Imagine growing up with the HIV virus. Now imagine living with the knowledge that you have the disease because your father intentionally gave it to you when you were an infant.
That’s been the reality for Brryan Jackson, who is now 18 and, as the Associated Press reports, graduated yesterday from his high school in St. Charles, Mo. Jackson is coping well physically with his disease — doctors say he is in good health and is now down to taking five medications daily, a significant decrease from what he once had to consume. He’s also managed to do something few people would have the strength to do: forgive his father for secretly injecting him with a syringe filled with HIV-tainted blood when he was just 11-months-old.
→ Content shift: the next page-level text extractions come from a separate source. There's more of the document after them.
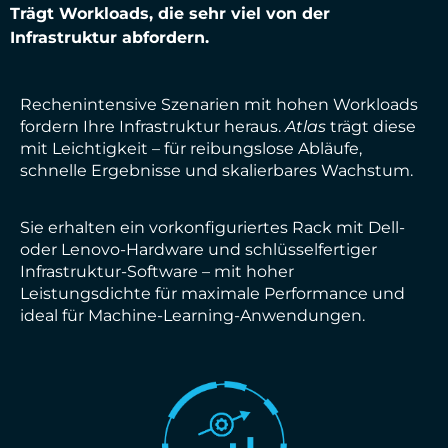
Trägt Workloads, die sehr viel von der
Infrastruktur abfordern.
Rechenintensive Szenarien mit hohen Workloads
fordern Ihre Infrastruktur heraus.
Atlas
trägt diese
mit Leichtigkeit – für reibungslose Abläufe,
schnelle Ergebnisse und skalierbares Wachstum.
Sie erhalten ein vorkonfiguriertes Rack mit Dell-
oder Lenovo-Hardware und schlüsselfertiger
Infrastruktur-Software – mit hoher
Leistungsdichte für maximale Performance und
ideal für Machine-Learning-Anwendungen.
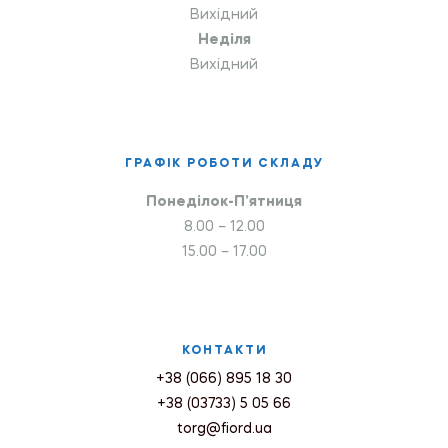
Вихідний
Неділя
Вихідний
ГРАФІК РОБОТИ СКЛАДУ
Понеділок-П’ятниця
8.00 – 12.00
15.00 – 17.00
КОНТАКТИ
+38 (066) 895 18 30
+38 (03733) 5 05 66
torg@fiord.ua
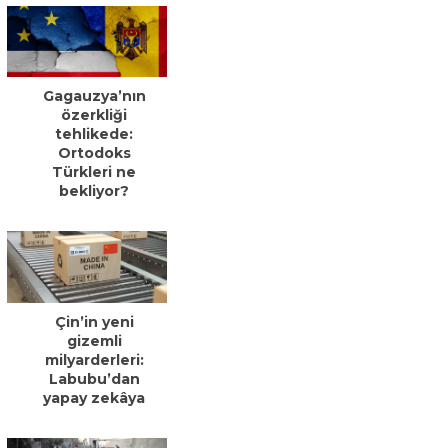
Gagauzya’nın
özerkliği
tehlikede:
Ortodoks
Türkleri ne
bekliyor?
Çin’in yeni
gizemli
milyarderleri:
Labubu’dan
yapay zekâya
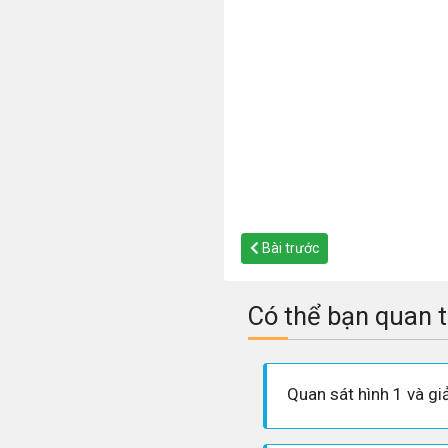
Bài trước
Có thể bạn quan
The story goes like this. Brryan’s mother checked him into a St. Louis hospital back in 1992 because the boy was suffering from asthma. During that visit, Brian Stewart — Brryan’s father and a man who made his living as a phlebotomist, someone who draws blood from patients — allegedly convinced Jackson’s mom to leave the room , then inserted the syringe into his son’s skin while she was gone. By 1996, the child was near death and doctors finally diagnosed him with AIDS. Initially, they could not determine how he got the disease but it didn’t take long for them to start looking into the connection between the illness and Brryan’s father.
During a1998 trial in the case, prosecutors contended that Stewart, who was not married to Jackson’s mother Jennifer, wanted to give his son HIV so he could get the family out of his life and no longer pay child support. A jury found Stewart guilty of first-degree assault, for which he is still serving a life sentence. At his sentencing the judge told him: “I believe when God finally calls you, you are going to burn in hell from here to eternity.”
Brryan does not talk to his father, and he changed his name to its current, unconventional spelling in order to distance himself from his dad. But, as he tells an AP reporter, he does forgive him for what he did: “God wants us to forgive people … Am I going to make myself as low as he is? … I’ve got to be the better person.”
It’s pretty remarkable for a child to not only survive such unspeakable circumstances, but to apparently become a better person because of them. I’d like to say that I, too, could forgive if I walked in his shoes, but I know the truth: I couldn’t. No way.
Clearly Brryan understands that living well is not only the best revenge in this situation, but his only option, and a way to teach other people how important it is to forgive and move on. I admire him for it, and I congratulate his mother for raising a child who not only overcame death but, with his current work as an advocate for AIDS education, is devoting his life to serving as an example for others.